## Data extracts:
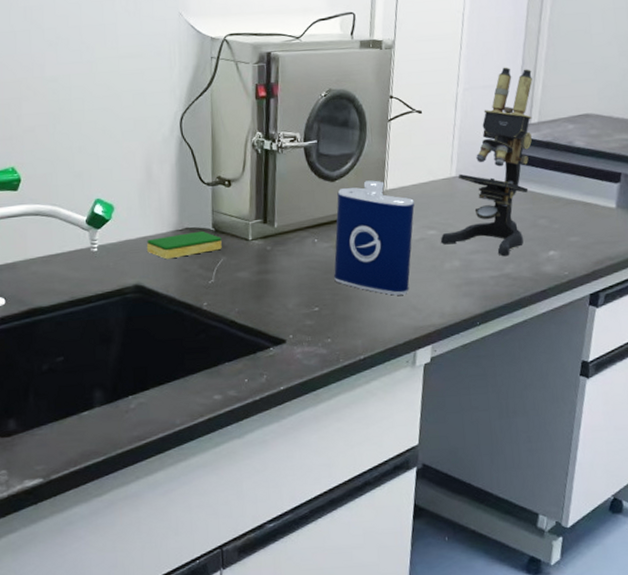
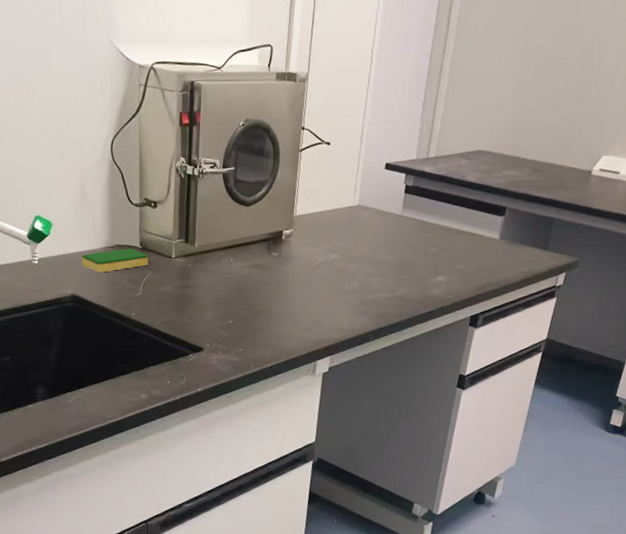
flask: present [334,180,415,296] -> none [247,206,320,312]
microscope: present [440,67,533,257] -> none [341,103,432,280]

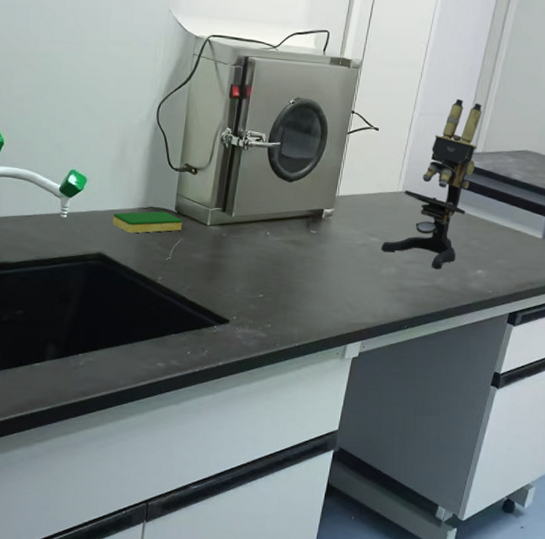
microscope: none [341,103,432,280] -> present [381,98,482,270]

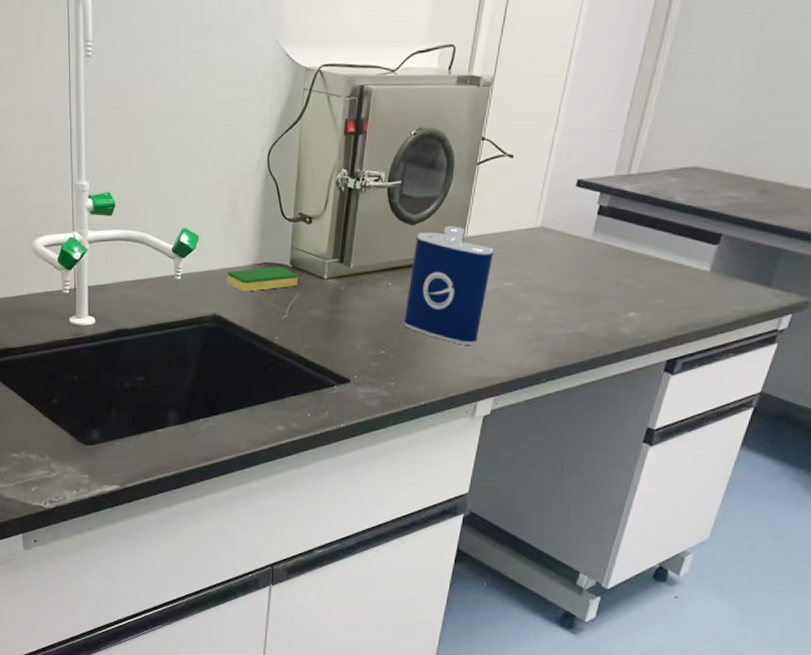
flask: none [281,185,362,293] -> present [404,226,494,345]
microscope: present [381,98,482,270] -> none [515,110,639,315]

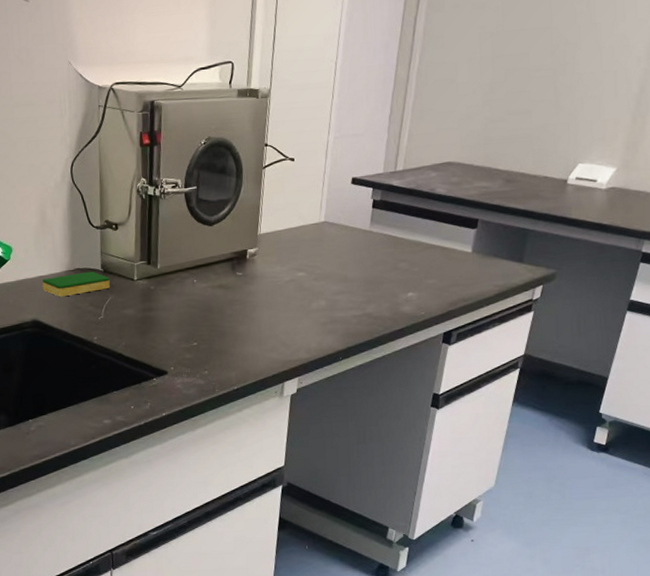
flask: present [404,226,494,345] -> none [211,225,286,332]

## Task goal:
Put each line of the listing above into the copy exactly, dropping the pictures.

## Solution to the exercise:
flask: present [334,180,415,296] -> none [247,206,320,312]
microscope: present [440,67,533,257] -> none [341,103,432,280]

microscope: none [341,103,432,280] -> present [381,98,482,270]

flask: none [281,185,362,293] -> present [404,226,494,345]
microscope: present [381,98,482,270] -> none [515,110,639,315]

flask: present [404,226,494,345] -> none [211,225,286,332]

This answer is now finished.